(Task input)

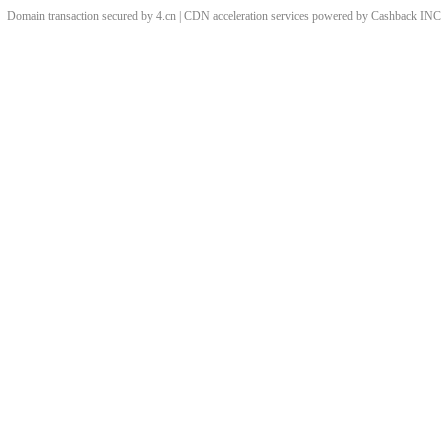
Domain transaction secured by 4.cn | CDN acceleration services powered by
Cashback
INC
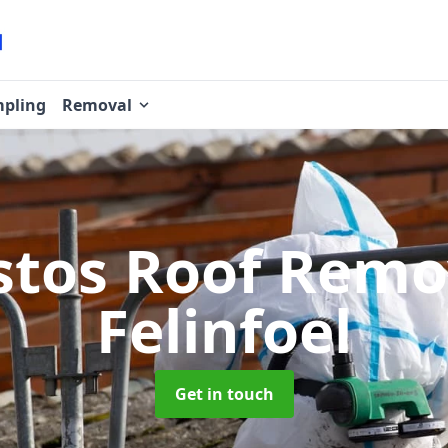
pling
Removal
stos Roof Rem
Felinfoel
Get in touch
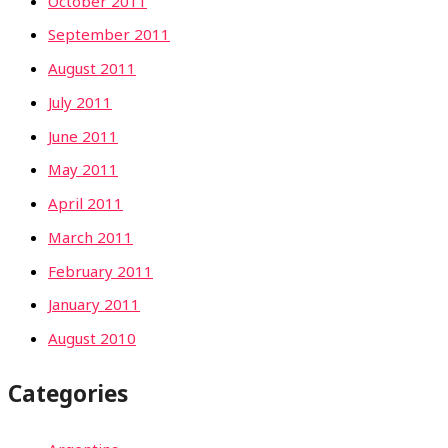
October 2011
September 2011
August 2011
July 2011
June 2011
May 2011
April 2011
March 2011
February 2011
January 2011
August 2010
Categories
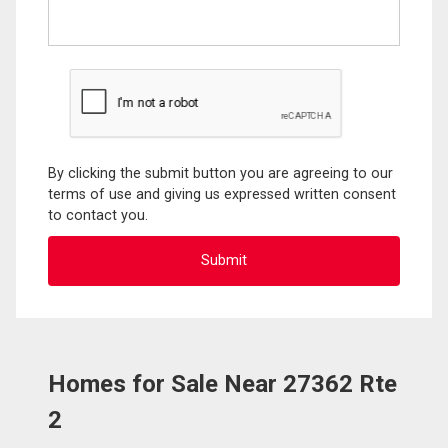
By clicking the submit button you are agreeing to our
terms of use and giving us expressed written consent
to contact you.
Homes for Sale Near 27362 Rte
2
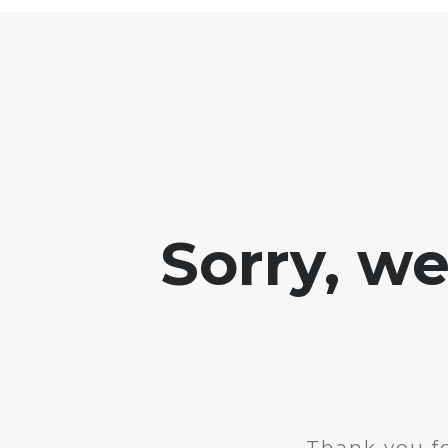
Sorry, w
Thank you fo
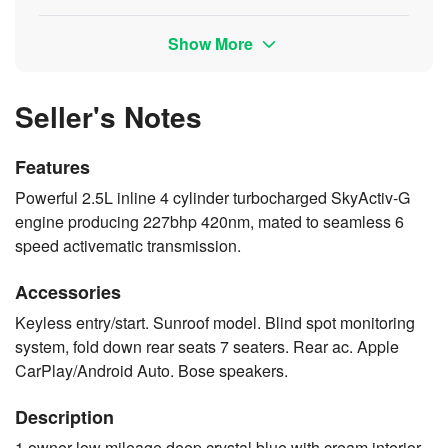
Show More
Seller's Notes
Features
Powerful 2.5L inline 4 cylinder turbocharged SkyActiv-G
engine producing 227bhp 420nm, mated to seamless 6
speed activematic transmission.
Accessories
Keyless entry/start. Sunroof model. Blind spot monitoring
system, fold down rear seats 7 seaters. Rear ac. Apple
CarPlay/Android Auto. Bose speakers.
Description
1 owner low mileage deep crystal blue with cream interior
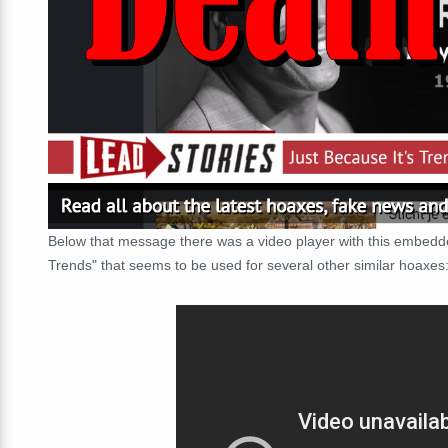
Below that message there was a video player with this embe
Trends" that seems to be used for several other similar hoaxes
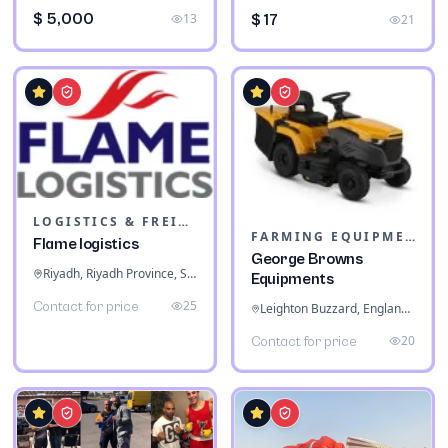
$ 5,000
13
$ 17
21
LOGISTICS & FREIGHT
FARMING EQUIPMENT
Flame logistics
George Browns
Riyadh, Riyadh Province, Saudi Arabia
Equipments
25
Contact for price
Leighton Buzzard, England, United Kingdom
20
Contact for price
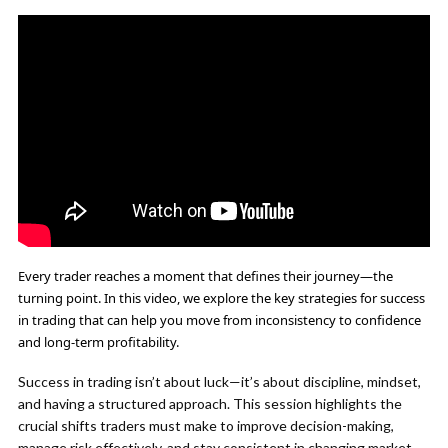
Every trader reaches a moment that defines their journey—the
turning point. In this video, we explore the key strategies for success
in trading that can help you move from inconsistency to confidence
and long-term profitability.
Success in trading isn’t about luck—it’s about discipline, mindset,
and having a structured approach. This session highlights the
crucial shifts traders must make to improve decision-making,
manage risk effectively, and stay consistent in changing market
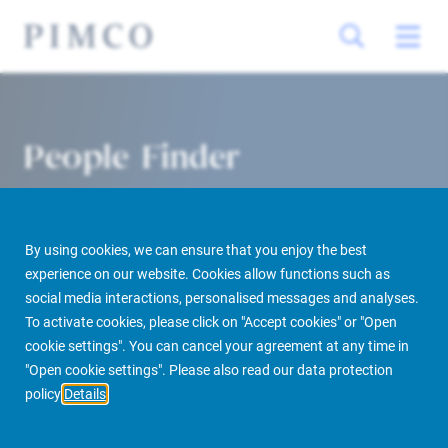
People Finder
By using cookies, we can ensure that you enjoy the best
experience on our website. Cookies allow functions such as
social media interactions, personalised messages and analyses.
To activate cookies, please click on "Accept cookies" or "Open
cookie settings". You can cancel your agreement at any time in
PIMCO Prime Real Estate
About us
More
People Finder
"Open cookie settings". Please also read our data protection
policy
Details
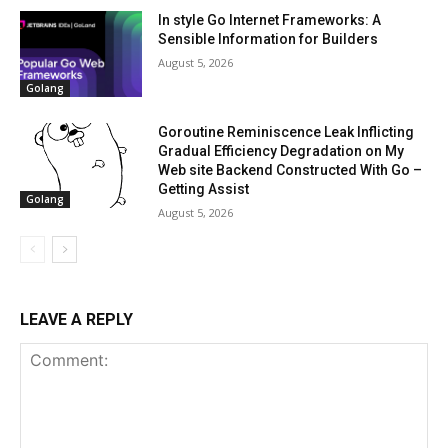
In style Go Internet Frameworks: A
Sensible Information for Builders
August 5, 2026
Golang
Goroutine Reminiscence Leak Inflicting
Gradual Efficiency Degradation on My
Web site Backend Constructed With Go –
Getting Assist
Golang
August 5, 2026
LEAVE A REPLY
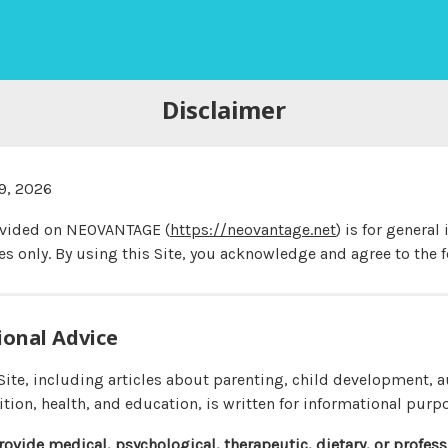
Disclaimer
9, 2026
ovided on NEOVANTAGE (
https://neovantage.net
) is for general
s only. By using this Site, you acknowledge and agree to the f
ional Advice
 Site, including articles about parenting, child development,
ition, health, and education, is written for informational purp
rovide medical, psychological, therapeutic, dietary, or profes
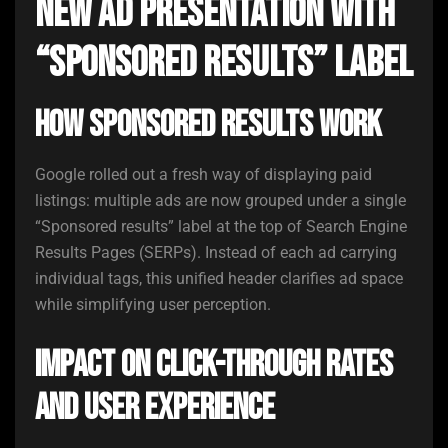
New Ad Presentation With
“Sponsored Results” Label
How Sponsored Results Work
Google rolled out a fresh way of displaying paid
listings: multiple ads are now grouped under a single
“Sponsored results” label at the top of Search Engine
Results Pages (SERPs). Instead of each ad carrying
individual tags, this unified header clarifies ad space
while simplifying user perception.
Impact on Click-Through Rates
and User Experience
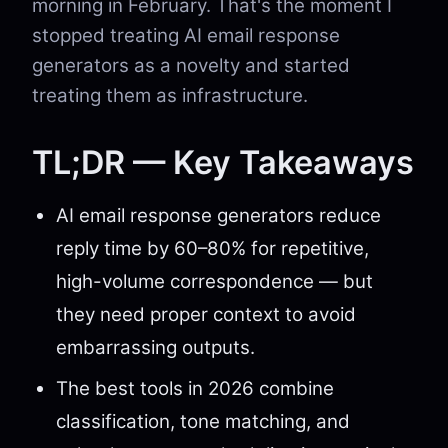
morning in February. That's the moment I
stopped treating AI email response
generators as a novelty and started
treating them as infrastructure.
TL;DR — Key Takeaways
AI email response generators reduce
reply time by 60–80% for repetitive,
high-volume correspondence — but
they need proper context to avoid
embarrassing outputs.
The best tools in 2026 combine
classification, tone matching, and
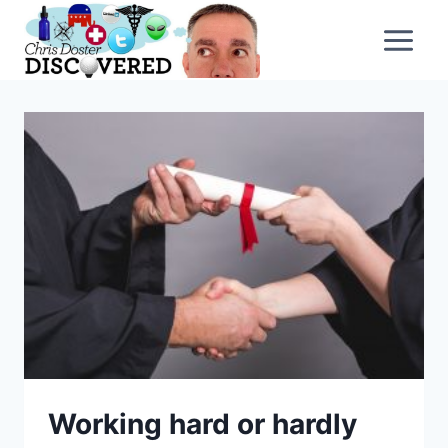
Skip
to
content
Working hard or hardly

(The problem) Which lines in the records contain the word "written"? Copy each one.

(Answer box)
terms of use and giving us expressed written consent
ition, health, and education, is written for informational purp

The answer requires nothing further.